== SUPPLIED TEXT ==
····················

To compute the frequency, you need an input sample. Your choice of input sample will affect the outcome. For example, Twitter could use every twitter message that has ever been posted as its input sample. Topics that are constantly being discussed on Twitter (for example, "Twitter" itself) would lose importance. If you want Twitter-specific topics to keep their significance, then find another input sample.

The algorithm for computing frequency is simple:

  • For each word in the sample:
    • Look that word up in the dictionary
    • Add one to a counter associated with that word
  • To normalize the data, divide the frequency of each word by the number of words in the input sample.

Now, if you run the same algorithm on today's Twitter posts, you can compare today's word frequencies with expected word frequencies.

Neil Whitaker
yep, this is basically the heart of the z-score.
James Tauber
+6  A: 

If you want the statically significant outliers you may want to calculate a z-score for each word in a recent subset relative to the overall text.

So if

t is number of occurrences of word in subset
o is number of occurrences of word overall
n_t is number of words in subset
n_o is number of words overall

then calculate:

p_hat = t / n_t
p_0 = o / n_o

z = (p_hat - p_0) / sqrt((p_0 * (1 - p_0)) / n_t)

The higher the z, the more statistically significant the mention of the word in the subset is relative to the overall text. This can also be used to calculate words that are oddly rare in the subset relative to the overall text.

James Tauber
One could also say that, provided the topic range isn't too broad, a bayesian filter would work wonders as well. Using your algrythm in combination with that sort of filter, you could get a very good database on what is a "real word" (ham) and what isn't (spam), or simply collect the frequency of words used, period, and scoring all words as "spam" for each time it is used. This will collect word usage and easily spam out stop words. Additionally, the list is dynamic, so you won't have to search stop words again in the future.

····················

== RECORDED INFORMATION ==
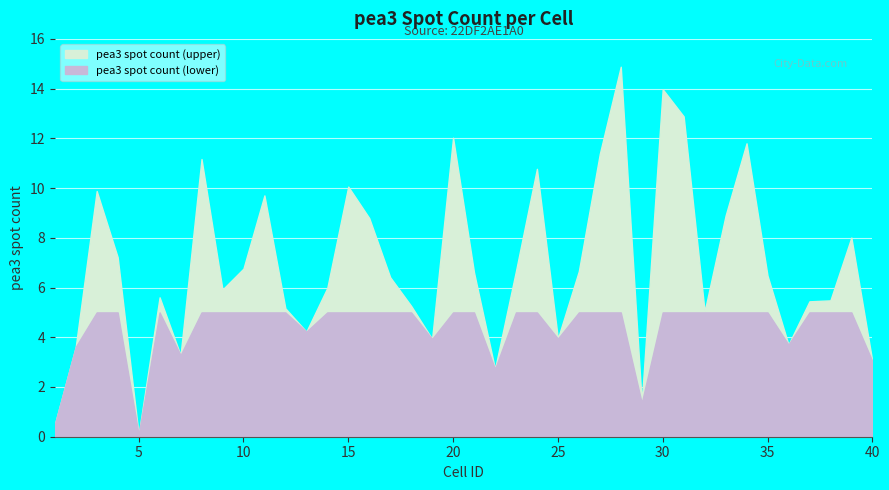

What is the difference between the second highest and minimum values?

13.9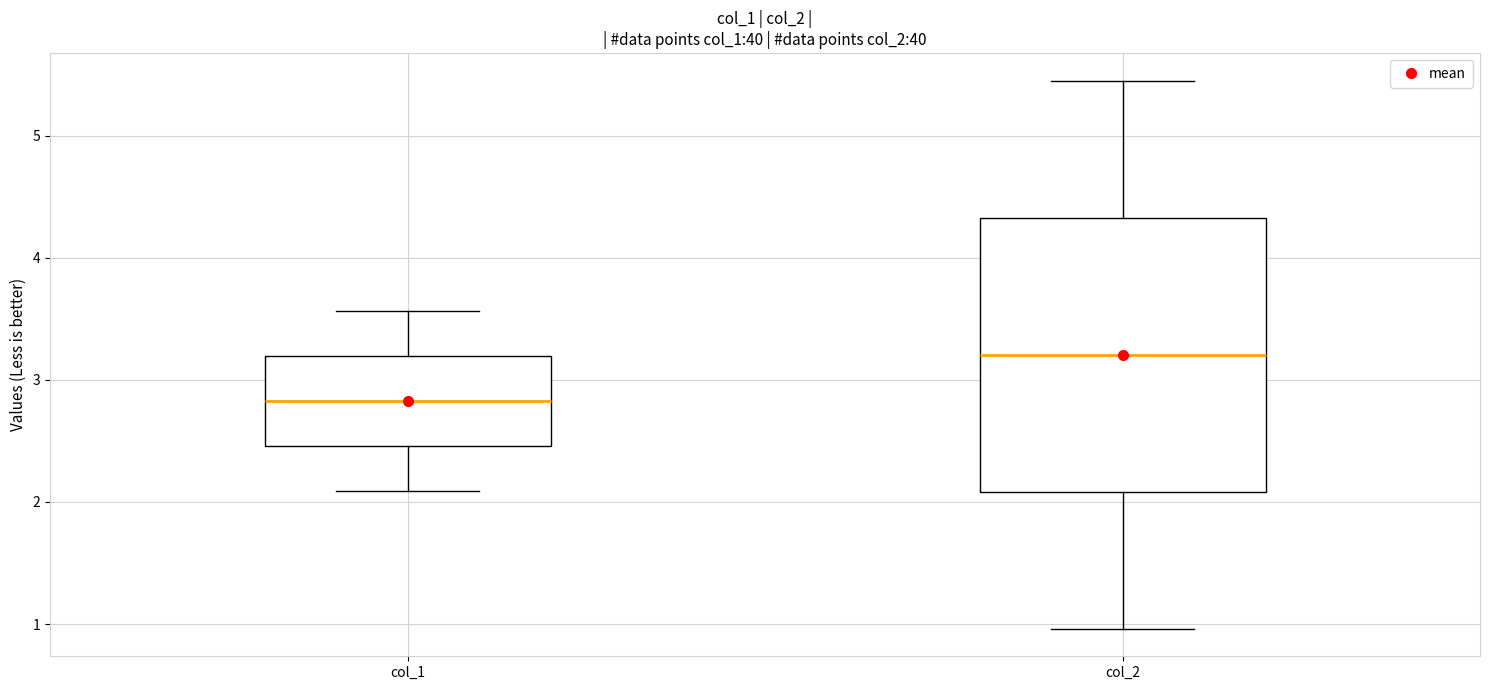

Which box's median line is the lowest?

col_1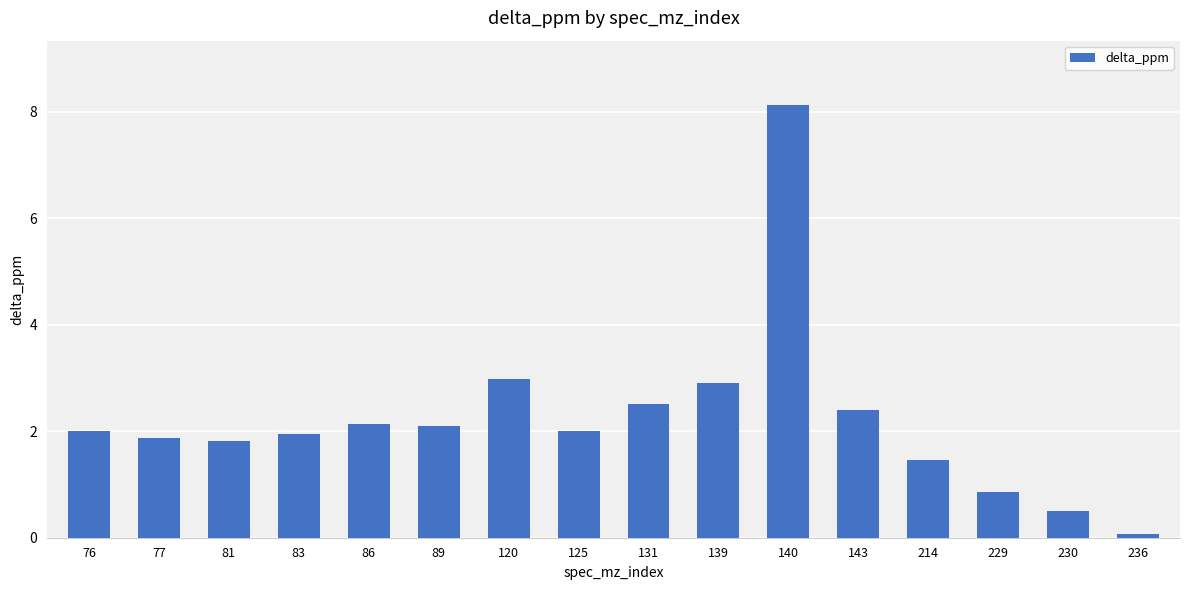

What is the difference between the values at 120 and 77?

1.1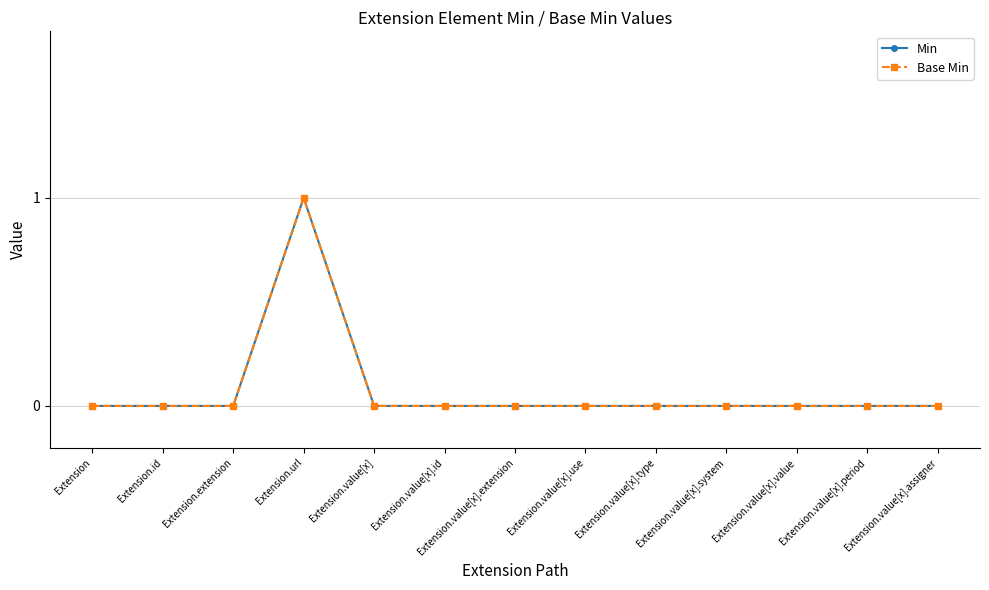

Is this an area chart (filled region under the line)?

No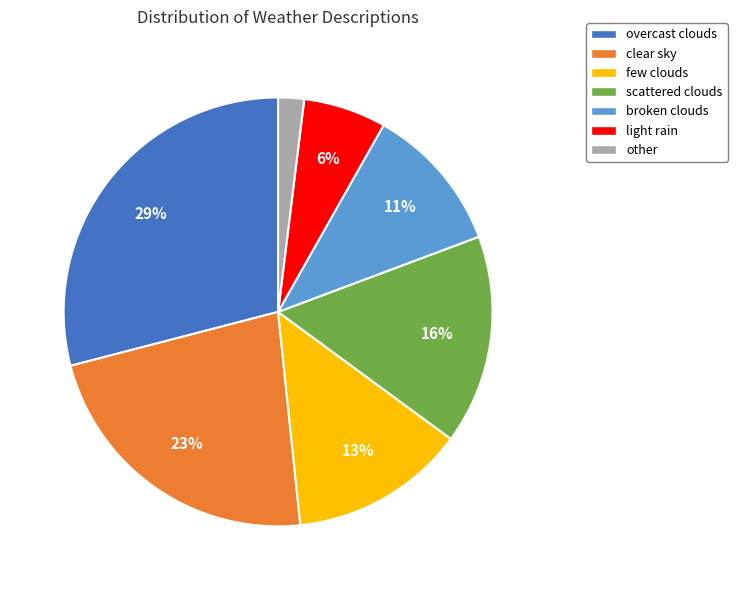

Does any single category account for the majority?

No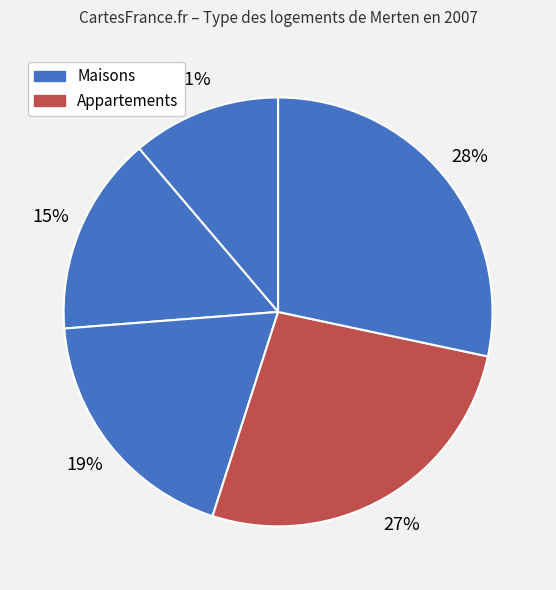

How many segments does this pie chart have?

5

····················

== QUESTIONS ==
• 1. In the thread on word frequency, what is each word's frequency divided by to normalize the data?
• 2. Reproduce the word-frequency thread verbatim, everything from "To compute the" down to "of the z-score.".

== SOLUTION SET ==
• 1. The number of words in the input sample.

• 2.
To compute the frequency, you need an input sample. Your choice of input sample will affect the outcome. For example, Twitter could use every twitter message that has ever been posted as its input sample. Topics that are constantly being discussed on Twitter (for example, "Twitter" itself) would lose importance. If you want Twitter-specific topics to keep their significance, then find another input sample.

The algorithm for computing frequency is simple:

  • For each word in the sample:
    • Look that word up in the dictionary
    • Add one to a counter associated with that word
  • To normalize the data, divide the frequency of each word by the number of words in the input sample.

Now, if you run the same algorithm on today's Twitter posts, you can compare today's word frequencies with expected word frequencies.

Neil Whitaker
yep, this is basically the heart of the z-score.